When Ely Key and Garrett Riffle first envisioned sharing their homemade switchel with the world, it wasn’t from a state-of-the-art kitchen in a warehouse in Bushwick, the 7th coolest neighborhood in the world. Rather, they thought they might jerryrig a motorhome and tour the inlands, slinging their wares from their house-on-wheels and spreading the good, vinegary gospel. But as the dream coalesced into reality, they realized that that might not be financially feasible, and they set up shop in Brooklyn, under the name Up Mountain Switchel.

Switchel catches the afternoon light with grace and elegance.

When I asked about the origins of their name, they struggled a little to define the term, to my immense delight. Rather than tossing off some pat answer, they gestured at something so ingrained in their world views that it was hard to pin down, like trying to describe the cultural differences between Chelsea and Tribeca to someone who’s never been to the city before. Let’s just say: “You’re getting into something if you’re going up mountain.”

The men behind the magic.


It’s too soon to tell if switchel is going to sweep the nation’s health food beverage aisles, like kombucha or yerba mate has, but it has found its way into delis and shops across the city, and Up Mountain does ship to a few cities elsewhere in the US. There is only one other switchel manufacturer in the country, Vermont Switchel Company, and they operate on a slightly smaller scale. Occasionally, a restaurant or bar might make their own switchel, like Montana’s TrailHouse does, although those places are few and far between. But switchel, in one iteration or another, has been a staple throughout the countryside for decades. Touting its hydrating effects, farmers used to drink it out in the field to keep their energy up, and for that matter, it does take the edge off a hangover.

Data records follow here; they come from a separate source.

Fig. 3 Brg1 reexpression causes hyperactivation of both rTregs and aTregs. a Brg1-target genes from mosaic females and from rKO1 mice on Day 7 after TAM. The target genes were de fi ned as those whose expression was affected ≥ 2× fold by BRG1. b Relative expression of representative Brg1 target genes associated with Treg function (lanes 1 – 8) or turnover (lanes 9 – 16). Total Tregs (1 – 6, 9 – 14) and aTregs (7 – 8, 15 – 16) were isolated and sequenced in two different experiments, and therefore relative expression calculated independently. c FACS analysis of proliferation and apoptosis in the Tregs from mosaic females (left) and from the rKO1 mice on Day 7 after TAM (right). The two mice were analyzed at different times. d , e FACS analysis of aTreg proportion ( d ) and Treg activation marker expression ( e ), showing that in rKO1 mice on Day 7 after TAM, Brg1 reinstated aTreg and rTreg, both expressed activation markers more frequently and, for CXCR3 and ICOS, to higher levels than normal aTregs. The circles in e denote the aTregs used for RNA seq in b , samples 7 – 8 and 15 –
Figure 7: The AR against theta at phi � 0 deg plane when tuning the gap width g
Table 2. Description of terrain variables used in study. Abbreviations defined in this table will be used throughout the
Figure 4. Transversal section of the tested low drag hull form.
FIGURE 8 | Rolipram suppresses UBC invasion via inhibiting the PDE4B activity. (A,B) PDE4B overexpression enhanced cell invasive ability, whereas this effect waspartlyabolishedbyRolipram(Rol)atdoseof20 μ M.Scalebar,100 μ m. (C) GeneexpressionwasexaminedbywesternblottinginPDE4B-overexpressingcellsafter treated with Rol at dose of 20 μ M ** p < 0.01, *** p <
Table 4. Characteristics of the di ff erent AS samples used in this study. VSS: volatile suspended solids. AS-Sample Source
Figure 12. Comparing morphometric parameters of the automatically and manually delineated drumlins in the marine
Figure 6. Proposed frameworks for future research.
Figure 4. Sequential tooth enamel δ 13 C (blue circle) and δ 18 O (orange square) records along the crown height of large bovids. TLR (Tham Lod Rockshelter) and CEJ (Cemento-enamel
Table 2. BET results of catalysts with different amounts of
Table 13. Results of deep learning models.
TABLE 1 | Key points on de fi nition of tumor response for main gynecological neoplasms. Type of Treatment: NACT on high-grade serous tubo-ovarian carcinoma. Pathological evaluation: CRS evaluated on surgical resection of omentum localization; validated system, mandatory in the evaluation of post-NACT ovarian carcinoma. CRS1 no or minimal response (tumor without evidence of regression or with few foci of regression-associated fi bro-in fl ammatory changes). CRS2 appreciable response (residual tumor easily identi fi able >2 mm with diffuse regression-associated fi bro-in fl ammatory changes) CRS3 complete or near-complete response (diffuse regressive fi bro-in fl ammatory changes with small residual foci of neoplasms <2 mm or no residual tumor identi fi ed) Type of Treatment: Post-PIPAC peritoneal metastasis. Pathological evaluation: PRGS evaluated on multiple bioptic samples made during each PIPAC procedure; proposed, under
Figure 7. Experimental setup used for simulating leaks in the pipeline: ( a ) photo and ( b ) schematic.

If you’ve tried the switchel at Montana’s TrailHouse and found your eyes watering, don’t let that keep you from giving Up Mountain a shot. Montana’s ultra-potent switchel is a far cry from the gentle, ginger brew that these guys manufacture because Montana’s is brewed with straight vinegar, whereas Up Mountain uses purified water as well.If you’re intent on drinking switchel in a restaurant though, you can find Up Mountain at Blue Hill.

Boxing up the switchel.

With a product like switchel, and being in a neighborhood like Bushwick, it can be almost reflexive to dismiss Up Mountain as yet another artisinal food trend. But we’re fools if we say artisinal with a quick eye roll or even a slight sneer, for often it’s just a code word for love and passion. Key and Riffle and their friends aren’t working this hard so that you’ll think they’re cool: they’re doing it because they love drinking switchel, and they want you to try some.